> _Selected passage_

In 1999, 23,700 struggling Mississippi families received the welfare check — a max of $170 a month for a family of three.

Today, the number of families has dropped to under 3,000, and the amount remains $170.

In those two decades, as fewer and fewer families sought or qualified for the meager benefit, Mississippi had to find other ways to spend the $86.5 million annual block grant from the federal government called Temporary Assistance for Needy Families.

Mississippi public and nonprofit officials used the money to purchase a new volleyball stadium, a horse ranch for a famous athlete, multi-million dollar celebrity speaking engagements, high-tech virtual reality equipment, luxury vehicles, steakhouse dinners and even a speeding ticket, to name a few. They were under virtually no requirement to report this detailed spending to the federal government.

“Once you talk yourself into ignoring the laws and the regs around how to spend the money, it’s easy to talk yourself into increasingly absurd expenditures over time,” said State Auditor Shad White, whose office investigated the misspending and eventually arrested six people within a $4 million welfare fraud conspiracy nearly a year ago.

In 2019, the state spent just $5 million of the fund on cash assistance, diverted $27 million to Child Protections Services, which oversees the state’s foster care system, and spent the rest, $47 million, on other stuff, according to federal reports.

This year, a bill to increase the benefit from $170 to $260 — which closely reflects two decades of inflation — is making its way through the Legislature at the request of the new Mississippi Department of Human Services administration.

READ MORE: Senate committee approves Mississippi’s first welfare check increase since 1999.

Another measure the agency requested would ease the state’s eligibility determination process for public assistance recipients, reducing the agency manpower needed to process applications. The state has the strictest income reporting requirements in the nation, which Mississippi Department of Human Services Director Bob Anderson called an unintended consequence of the controversial Act to Restore Hope Opportunity and Prosperity for Everyone, or “HOPE Act,” lawmakers passed in 2017.

The Senate Public Health Committee advanced both pieces of legislation authored by Sen. Joey Fillingane, R-Sumrall, on Wednesday.

If the benefit increase is passed and signed, the policy change would result in a greater portion of Mississippi’s TANF dollars flowing into the pockets of poor Mississippians, instead of ancillary products or services that may or may not have a meaningful impact on the lives of people living in poverty.

> _Stored rows_
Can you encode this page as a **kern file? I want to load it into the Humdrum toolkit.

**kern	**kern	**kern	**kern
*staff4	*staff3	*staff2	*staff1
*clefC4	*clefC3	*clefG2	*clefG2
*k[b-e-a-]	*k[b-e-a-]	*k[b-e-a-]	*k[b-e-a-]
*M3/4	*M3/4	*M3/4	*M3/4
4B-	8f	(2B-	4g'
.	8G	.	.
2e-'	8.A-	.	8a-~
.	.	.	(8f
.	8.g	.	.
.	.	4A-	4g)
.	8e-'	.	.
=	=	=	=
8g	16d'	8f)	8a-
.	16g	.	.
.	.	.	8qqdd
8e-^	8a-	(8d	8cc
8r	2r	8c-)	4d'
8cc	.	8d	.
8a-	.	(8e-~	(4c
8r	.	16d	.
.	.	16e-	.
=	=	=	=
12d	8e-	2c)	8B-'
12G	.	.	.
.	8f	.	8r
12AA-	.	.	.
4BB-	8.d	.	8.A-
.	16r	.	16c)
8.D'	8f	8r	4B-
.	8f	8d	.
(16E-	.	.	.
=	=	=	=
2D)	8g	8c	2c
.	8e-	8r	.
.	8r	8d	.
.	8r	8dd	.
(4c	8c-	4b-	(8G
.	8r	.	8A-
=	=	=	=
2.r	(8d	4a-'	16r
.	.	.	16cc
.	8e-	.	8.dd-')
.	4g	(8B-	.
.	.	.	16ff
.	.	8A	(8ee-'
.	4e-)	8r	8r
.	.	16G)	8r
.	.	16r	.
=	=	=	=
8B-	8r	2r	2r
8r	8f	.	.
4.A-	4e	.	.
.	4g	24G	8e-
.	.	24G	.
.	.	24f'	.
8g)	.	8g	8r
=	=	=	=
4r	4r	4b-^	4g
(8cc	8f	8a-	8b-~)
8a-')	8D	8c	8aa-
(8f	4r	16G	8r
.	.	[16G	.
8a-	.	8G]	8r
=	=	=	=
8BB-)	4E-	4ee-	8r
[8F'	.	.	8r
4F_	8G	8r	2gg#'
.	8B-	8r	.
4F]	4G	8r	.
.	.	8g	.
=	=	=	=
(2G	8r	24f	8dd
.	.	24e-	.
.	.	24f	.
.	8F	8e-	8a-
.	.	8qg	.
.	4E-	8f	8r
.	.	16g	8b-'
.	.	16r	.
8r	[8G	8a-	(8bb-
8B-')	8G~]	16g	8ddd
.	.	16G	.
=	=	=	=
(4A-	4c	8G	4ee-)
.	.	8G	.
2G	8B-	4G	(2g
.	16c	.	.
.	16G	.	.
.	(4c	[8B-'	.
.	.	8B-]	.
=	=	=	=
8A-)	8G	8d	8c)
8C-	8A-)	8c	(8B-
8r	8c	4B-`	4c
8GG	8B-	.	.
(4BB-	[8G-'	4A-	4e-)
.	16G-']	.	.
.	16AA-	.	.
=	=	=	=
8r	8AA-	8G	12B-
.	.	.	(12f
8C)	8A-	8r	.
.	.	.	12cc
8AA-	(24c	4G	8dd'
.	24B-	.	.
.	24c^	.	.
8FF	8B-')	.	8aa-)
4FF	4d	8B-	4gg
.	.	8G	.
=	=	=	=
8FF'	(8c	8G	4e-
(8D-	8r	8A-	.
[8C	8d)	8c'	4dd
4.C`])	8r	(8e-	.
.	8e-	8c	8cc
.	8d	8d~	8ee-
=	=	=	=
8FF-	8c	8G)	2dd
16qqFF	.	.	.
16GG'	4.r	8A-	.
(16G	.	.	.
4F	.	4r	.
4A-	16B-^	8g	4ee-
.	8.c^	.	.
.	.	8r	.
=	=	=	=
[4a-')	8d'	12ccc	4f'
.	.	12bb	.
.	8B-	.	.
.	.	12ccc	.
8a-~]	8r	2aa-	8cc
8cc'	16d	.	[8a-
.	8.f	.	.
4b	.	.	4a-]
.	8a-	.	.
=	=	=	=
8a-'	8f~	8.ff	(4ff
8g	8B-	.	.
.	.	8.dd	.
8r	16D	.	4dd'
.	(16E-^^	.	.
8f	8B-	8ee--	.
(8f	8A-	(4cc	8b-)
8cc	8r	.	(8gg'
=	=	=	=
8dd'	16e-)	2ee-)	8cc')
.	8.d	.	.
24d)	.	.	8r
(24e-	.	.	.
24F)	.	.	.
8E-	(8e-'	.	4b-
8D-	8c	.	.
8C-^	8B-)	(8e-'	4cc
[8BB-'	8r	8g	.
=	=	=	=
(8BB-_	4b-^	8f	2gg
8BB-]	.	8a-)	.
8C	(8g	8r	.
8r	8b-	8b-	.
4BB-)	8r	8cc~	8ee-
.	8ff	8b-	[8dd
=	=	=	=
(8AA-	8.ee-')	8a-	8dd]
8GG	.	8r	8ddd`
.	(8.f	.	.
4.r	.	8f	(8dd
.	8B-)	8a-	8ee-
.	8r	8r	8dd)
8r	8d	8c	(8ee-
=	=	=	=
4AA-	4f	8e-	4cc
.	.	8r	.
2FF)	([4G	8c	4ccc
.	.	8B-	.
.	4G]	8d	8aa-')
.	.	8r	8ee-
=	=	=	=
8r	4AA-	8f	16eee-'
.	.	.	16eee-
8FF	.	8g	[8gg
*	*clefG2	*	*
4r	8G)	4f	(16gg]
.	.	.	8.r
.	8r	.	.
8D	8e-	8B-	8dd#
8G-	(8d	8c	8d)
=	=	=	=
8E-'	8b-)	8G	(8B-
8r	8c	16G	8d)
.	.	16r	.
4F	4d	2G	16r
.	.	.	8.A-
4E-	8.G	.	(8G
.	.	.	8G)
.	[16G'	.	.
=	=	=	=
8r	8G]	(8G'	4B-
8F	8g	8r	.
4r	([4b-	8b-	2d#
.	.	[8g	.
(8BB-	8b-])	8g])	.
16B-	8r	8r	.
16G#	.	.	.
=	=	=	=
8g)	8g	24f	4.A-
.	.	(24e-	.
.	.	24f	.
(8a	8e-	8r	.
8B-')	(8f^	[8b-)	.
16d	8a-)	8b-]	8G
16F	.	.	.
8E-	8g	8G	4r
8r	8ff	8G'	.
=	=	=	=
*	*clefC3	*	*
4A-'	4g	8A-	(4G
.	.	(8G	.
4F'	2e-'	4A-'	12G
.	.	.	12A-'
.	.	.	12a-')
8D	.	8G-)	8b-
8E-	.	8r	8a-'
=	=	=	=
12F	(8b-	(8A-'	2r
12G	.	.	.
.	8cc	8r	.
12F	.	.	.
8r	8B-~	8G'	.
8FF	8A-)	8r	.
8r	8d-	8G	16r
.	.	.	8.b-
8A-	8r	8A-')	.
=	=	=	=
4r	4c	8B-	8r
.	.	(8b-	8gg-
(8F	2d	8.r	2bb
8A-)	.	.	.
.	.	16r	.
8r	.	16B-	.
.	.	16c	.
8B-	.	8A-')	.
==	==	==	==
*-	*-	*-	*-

> _Short task_
Copy out everything from "Mississippi public and" down to "the federal government." in the Mississippi welfare article, replacing "luxury vehicles" with "sports cars".

> _Solution for this task_
Mississippi public and nonprofit officials used the money to purchase a new volleyball stadium, a horse ranch for a famous athlete, multi-million dollar celebrity speaking engagements, high-tech virtual reality equipment, sports cars, steakhouse dinners and even a speeding ticket, to name a few. They were under virtually no requirement to report this detailed spending to the federal government.